§ Task requirements: Each line of the data below holding the word "round" must be copied.

§ Given records:
★ ★ ★ ★ ★ ★ ★

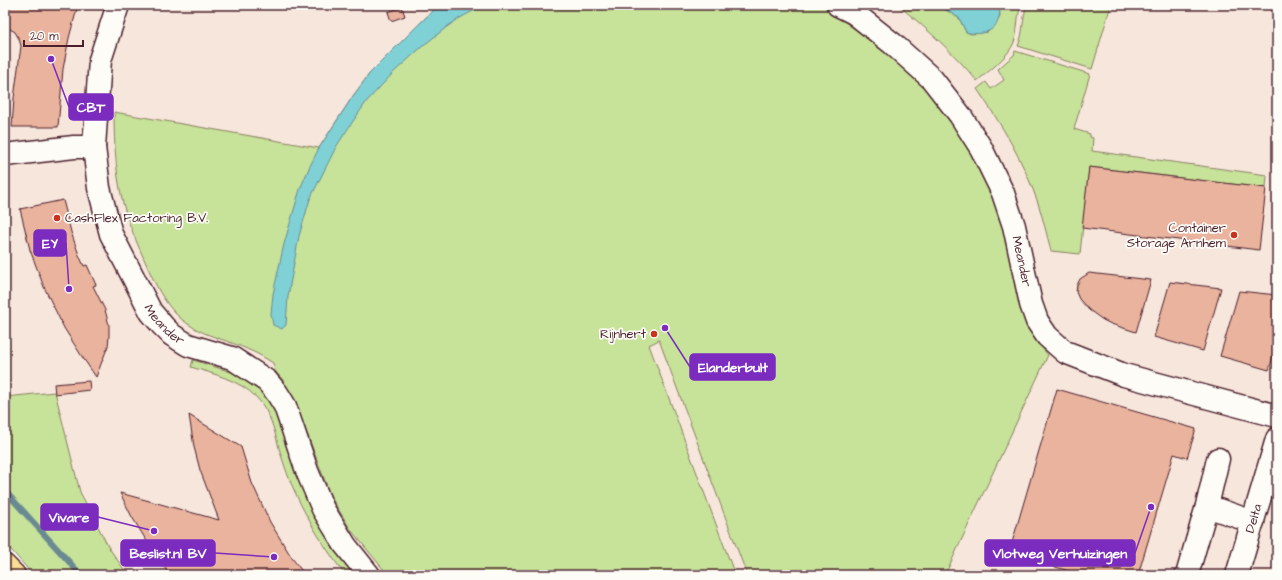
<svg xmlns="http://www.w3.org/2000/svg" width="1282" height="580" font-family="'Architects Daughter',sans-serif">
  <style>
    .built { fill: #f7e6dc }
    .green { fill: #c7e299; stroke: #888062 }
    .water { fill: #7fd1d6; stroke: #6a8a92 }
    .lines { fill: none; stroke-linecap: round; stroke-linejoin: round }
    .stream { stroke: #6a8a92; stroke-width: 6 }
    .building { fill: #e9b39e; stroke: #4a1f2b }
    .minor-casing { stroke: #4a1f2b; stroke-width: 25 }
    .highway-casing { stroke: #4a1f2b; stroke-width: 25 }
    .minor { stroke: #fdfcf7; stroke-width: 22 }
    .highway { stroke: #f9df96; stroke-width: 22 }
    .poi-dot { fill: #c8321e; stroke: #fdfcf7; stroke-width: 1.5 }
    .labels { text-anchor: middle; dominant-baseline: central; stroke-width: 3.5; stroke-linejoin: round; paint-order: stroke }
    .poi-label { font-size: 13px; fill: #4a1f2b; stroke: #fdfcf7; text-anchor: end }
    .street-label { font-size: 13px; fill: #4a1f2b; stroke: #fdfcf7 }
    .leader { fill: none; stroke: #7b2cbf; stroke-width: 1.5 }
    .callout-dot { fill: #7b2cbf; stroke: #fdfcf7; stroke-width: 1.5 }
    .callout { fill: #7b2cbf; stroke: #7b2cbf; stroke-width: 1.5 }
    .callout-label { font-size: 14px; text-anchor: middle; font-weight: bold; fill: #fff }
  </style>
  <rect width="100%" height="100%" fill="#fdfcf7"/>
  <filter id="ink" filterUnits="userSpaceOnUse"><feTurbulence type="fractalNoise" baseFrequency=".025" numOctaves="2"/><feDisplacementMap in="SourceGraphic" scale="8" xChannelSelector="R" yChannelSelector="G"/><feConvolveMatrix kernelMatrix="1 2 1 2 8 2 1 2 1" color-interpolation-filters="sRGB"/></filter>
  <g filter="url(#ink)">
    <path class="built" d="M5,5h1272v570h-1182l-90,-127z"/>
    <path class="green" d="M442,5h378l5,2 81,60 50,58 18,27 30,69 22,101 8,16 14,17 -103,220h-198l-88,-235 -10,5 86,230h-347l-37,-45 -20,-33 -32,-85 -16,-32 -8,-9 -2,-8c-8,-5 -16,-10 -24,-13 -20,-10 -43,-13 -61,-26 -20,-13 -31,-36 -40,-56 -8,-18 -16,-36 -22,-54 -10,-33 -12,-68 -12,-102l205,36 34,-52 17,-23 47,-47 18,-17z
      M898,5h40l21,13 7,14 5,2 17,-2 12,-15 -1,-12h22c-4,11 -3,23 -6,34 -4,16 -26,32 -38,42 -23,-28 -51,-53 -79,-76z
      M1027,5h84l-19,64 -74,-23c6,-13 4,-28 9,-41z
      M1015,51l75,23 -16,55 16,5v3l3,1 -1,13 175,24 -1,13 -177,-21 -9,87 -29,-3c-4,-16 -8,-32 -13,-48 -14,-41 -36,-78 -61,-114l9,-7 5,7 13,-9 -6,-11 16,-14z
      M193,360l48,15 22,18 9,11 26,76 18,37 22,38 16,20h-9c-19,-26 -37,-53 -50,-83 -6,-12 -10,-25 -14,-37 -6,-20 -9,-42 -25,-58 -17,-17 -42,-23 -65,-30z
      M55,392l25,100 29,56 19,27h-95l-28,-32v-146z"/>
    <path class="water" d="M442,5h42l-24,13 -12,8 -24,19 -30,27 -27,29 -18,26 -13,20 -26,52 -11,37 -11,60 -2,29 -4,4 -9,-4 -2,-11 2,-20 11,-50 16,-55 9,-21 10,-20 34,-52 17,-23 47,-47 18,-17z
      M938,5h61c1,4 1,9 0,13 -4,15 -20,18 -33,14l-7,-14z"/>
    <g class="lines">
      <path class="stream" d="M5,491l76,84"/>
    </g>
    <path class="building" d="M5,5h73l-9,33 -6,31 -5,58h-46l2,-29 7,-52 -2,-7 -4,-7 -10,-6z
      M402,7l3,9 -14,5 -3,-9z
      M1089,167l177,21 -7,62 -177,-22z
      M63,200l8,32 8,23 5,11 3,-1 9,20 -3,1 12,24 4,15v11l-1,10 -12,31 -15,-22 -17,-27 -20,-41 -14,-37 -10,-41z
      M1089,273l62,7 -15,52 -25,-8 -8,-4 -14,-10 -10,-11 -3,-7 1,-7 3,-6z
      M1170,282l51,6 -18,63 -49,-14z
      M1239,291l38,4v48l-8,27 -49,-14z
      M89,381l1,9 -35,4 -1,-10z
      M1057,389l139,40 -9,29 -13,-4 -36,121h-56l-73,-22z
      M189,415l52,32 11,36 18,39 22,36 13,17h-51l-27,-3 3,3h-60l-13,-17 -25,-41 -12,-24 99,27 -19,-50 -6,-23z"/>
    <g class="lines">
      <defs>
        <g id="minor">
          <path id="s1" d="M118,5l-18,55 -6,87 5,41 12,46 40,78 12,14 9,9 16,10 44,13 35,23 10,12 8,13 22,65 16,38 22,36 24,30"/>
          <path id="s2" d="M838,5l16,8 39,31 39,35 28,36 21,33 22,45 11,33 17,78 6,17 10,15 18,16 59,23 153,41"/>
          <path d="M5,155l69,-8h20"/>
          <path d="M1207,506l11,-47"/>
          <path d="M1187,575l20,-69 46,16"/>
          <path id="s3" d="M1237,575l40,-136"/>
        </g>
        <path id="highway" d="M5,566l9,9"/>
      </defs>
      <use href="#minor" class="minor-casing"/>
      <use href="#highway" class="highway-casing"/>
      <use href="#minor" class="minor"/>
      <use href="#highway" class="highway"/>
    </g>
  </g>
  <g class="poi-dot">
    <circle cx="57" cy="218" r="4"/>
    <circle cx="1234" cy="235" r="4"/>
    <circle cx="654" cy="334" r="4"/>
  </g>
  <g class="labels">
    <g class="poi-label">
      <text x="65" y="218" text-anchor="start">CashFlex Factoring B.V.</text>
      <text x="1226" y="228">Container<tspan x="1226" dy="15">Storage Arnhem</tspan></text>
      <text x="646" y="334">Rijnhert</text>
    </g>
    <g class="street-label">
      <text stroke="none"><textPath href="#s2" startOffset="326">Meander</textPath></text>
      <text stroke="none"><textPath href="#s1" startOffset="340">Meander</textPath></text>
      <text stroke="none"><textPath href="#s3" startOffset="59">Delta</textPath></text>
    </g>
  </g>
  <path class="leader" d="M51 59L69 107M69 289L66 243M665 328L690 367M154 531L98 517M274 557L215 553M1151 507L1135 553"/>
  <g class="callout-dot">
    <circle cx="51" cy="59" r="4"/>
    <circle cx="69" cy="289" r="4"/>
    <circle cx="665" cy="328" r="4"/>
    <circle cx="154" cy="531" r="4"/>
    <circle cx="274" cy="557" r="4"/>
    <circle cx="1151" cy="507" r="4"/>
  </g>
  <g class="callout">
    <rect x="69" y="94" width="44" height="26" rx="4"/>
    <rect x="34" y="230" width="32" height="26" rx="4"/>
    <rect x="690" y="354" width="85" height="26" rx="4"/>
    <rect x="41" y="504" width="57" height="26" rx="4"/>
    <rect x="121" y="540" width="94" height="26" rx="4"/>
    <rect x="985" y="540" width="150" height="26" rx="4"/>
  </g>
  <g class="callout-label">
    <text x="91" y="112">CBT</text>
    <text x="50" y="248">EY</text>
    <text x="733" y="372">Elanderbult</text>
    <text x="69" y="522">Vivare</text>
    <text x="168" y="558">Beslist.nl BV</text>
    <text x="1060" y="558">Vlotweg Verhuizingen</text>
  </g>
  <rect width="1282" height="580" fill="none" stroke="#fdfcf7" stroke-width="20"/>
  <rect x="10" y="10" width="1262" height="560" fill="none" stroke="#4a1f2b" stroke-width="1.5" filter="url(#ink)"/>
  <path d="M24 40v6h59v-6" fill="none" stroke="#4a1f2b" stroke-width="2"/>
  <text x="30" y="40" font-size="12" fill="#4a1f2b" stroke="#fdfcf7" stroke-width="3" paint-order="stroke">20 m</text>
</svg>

★ ★ ★ ★ ★ ★ ★

§ Expected answer:
    .lines { fill: none; stroke-linecap: round; stroke-linejoin: round }
    .labels { text-anchor: middle; dominant-baseline: central; stroke-width: 3.5; stroke-linejoin: round; paint-order: stroke }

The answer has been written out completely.